### Kaynak Metin
Selahaddin Eyyûbî'nin camisi, Diyarbakır surları içinde sahâbe kabirleri, barajın suları altında kalan arazilerde ziyaretgâh olan sahabe türbeleri... Daha o zamanlar, oralar lâ ilâhe illallah bayrağının altına girdi, fethedildi. Oradaki kardeşlerimizin bazıları o fatihlerin torunları, o mücahitlerin torunları, çoğu o müslümanların torunları, bir kısmı fatih geldiler, fethettiler, cihat ettiler, sevap kazandılar. Bir kısım ahali de onların dinlerinin temizliğini hak olduğunu, doğru olduğunu, hak yol, tek yol olduğunu bildiği için onlar da hak yola girdiler.
Peygamber Efendimiz sallallahu aleyhi ve sellem'in zamanında, yahudi alimlerinden, hrıstiyan büyüklerinden bazı kimseler, devlet adamlarından bazıları müslüman oldu. Habeş imparatoru Necaşî rahmetullahi aleyh müslüman oldu. "Ben o Muhammed'e iman ettim!" dedi. Ashabının uzaktan bildirmesi üzerine Habeşistan'a hicret eden Câfer-i Tayyâr hazretleri ve sâir sahâbenin münakaşalarda söylediği sözlerde "Siz haklısınız." dedi. Kureyş'in müşriklerini def etti, kovdu, hediyelerini iade etti. Habeş imparatoru müslümanlara "Siz haklısınız, ben iman ettim!" dedi. Peygamber Efendimiz'e iman ettiğini bildirdi, hediyeler gönderdi. Habeş imparatoru vefat ettiği zaman Peygamber Efendimiz Hicaz'dan onun gıyabında, "Kardeşiniz Necaşî vefat etti." dedi.
Bak, Allah gaybı, Allah'tan başkasının bilmediği şeyi nasıl bildiriyor. Allah bildirince -orada vefat ettiğini uzaktan, ne kadar uzaklardan- bildirdi. Tabi orada kavmi içinde başka müslüman yok ki ona cenaze namazı kılsınlar. Peygamber Efendimiz ashabıyla, Habeş imparatoru Necaşî kardeşimiz için radıyallâhu anh, rahmetullahi aleyh gıyabında cenaze namazı kılıverdi, dua ediverdi. Ne mübarek bir imparator Habeş imparatoru o Necaşî, o imparator ki Peygamber Efendimiz'in cenaze namazı kıldırdığı bir kimse!
Münafıkların reisi Abdullah b. Übeyy b. Selûl ölecek; hastalanmış. Peygamberimiz yanına gittiği zaman o ölüm döşeğinde. Dedi ki;
"Yâ Resûlullah! Ben ölürsem benim namazımı kılar mısın?"
Efendimiz de nezaketinden, zarafetinden, affediciliğinden, Allah'ın rahmetini umduğu için;
"Peki." dedi.
Ve lâ tekum alâ kabrihî.

### Sağlanan Kayıtlar
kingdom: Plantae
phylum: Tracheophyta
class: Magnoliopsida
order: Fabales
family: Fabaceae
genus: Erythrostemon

### Görev Tanımları
**A)** Necaşî'nin anlatıldığı metinde "Münafıkların reisi Abdullah" ile "tekum alâ kabrihî." arasındaki bölümü, iki uç dahil, hiçbir değişiklik yapmadan yazın.
**B)** Necaşî'nin anlatıldığı metne göre aşağıdakileri yanıtlayın:
(i) Habeş imparatorunun adı nedir?
(ii) Habeşistan'a hicret edenler arasında adı geçen sahabi kimdir?
(iii) Münafıkların reisi olarak kim anılır?
**C)** Necaşî'nin anlatıldığı metni son cümlesinden sonra sürdürün.

### Yazılı Yanıtlar
**A)**
Münafıkların reisi Abdullah b. Übeyy b. Selûl ölecek; hastalanmış. Peygamberimiz yanına gittiği zaman o ölüm döşeğinde. Dedi ki;
"Yâ Resûlullah! Ben ölürsem benim namazımı kılar mısın?"
Efendimiz de nezaketinden, zarafetinden, affediciliğinden, Allah'ın rahmetini umduğu için;
"Peki." dedi.
Ve lâ tekum alâ kabrihî.

**B)**
(i) Necaşî.
(ii) Câfer-i Tayyâr.
(iii) Abdullah b. Übeyy b. Selûl.

**C)**
Allahu Teâlâ hazretleri "Bir münafık ölürse onun kabri başında cenaze namazını kılma!" diye yasakladı.
Yani o söz vermişti. Allah "Hayır, kılmayacaksın, kılma!" dedi.
Ve münafığın namazını kıldırmadı! Ama Necaşî'nin cenaze namazını kilometrelerce uzaktan kıldırdı. Bak, bildirince Peygamber Efendimiz gaybı nasıl biliyor?!
Zaten âyet-i kerîme de var:
Fe-lâ yuzhiru alâ ğaybihî ehaden. İlla meni'rtedâ min resûlin.
İllâ'sı var.
"Allah kimseye gaybını bildirmez, ancak razı olduğu kimselere bildirirse bildirir; o zaman o da bilir!"
Ve mâ tedrî nefsün bi-eyyi ardın temût. "Bir kişi nerede öleceğini -hangi arazide, ülkede, şehirde, toprakta öleceğini- bilmez!"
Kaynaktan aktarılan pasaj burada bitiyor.